I wasn’t really upset. I was a little hungry, but after thinking about it for a bit, I was fine. I’d had two breakfasts, but yesterday had been rough and I’d skipped meals. I felt fine.

Calmly I paged through the next few parts of my file. Since Intercepting Fist’s use of Terminal Sanction had been deemed unwarranted, Fate had covered everything up. They told everyone my father killed my mother, tried to kill me, and had ultimately killed himself. Nivale had taken me in but put me up for adoption. She’d been seventeen.

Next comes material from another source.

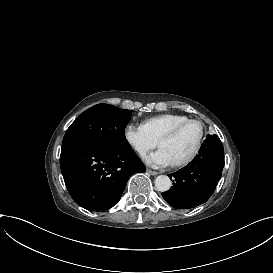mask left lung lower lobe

I didn’t really remember her. Maybe. Kinda? When I strained, I got a few images, but those might be imagined.

Intercepting Fist’s appeal went nowhere. It didn’t get rejected; it didn’t happen. The paperwork had been put in, but no hearing occurred, no appellate court convened, no judgment was passed down. The statute of limitations had passed.

I flipped to the index. No further mention of Hyrthon or Aethionema appeared. Of course. That was fine.

Life in foster care had been utterly miserable. It had prepared me for crime. I broke into my first house at age seven, was hustling on streets before ten, and bounced in and out of homes that had no place for me. No one loved me, no one missed me, no one cared until age twelve, at which point I’d been placed with my last parents, Hau and Mariam.

They had time. They paid attention. We got into fights about things like table manners, and Hau made me help him in the garden because he liked having me around. I wished things had been different.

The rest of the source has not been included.